* _WORK INSTRUCTIONS_
Rewrite every line in the rows below as a JSON list of strings, one string per line, leaving out blank lines. Keep the pictures out of your answer.

(Excerpts from a dataset)
=== Begin Enclosure ===
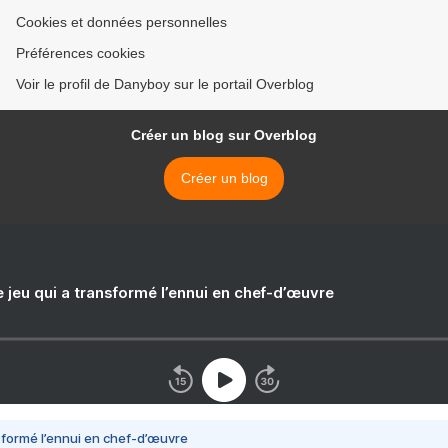
Cookies et données personnelles
Préférences cookies
Voir le profil de Danyboy sur le portail Overblog
Créer un blog sur Overblog
Créer un blog
e jeu qui a transformé l’ennui en chef-d’œuvre
nsformé l’ennui en chef-d’œuvre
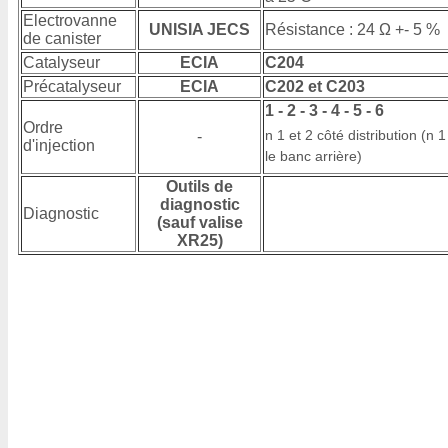
Electrovanne
UNISIA JECS
Résistance : 24 Ω +- 5 %
de canister
Catalyseur
ECIA
C204
Précatalyseur
ECIA
C202 et C203
1 - 2 - 3 - 4 - 5 - 6
Ordre
n 1 et 2 côté distribution (n 1
-
d'injection
le banc arrière)
Outils de
diagnostic
Diagnostic
(sauf valise
XR25)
=== End Enclosure ===
* _SOLUTION TO THIS TASK_
[
  "Cookies et données personnelles",
  "Préférences cookies",
  "Voir le profil de Danyboy sur le portail Overblog",
  "Créer un blog sur Overblog",
  "Créer un blog",
  "e jeu qui a transformé l’ennui en chef-d’œuvre",
  "nsformé l’ennui en chef-d’œuvre",
  "Electrovanne",
  "UNISIA JECS",
  "Résistance : 24 Ω +- 5 %",
  "de canister",
  "Catalyseur",
  "ECIA",
  "C204",
  "Précatalyseur",
  "ECIA",
  "C202 et C203",
  "1 - 2 - 3 - 4 - 5 - 6",
  "Ordre",
  "n 1 et 2 côté distribution (n 1",
  "-",
  "d'injection",
  "le banc arrière)",
  "Outils de",
  "diagnostic",
  "Diagnostic",
  "(sauf valise",
  "XR25)"
]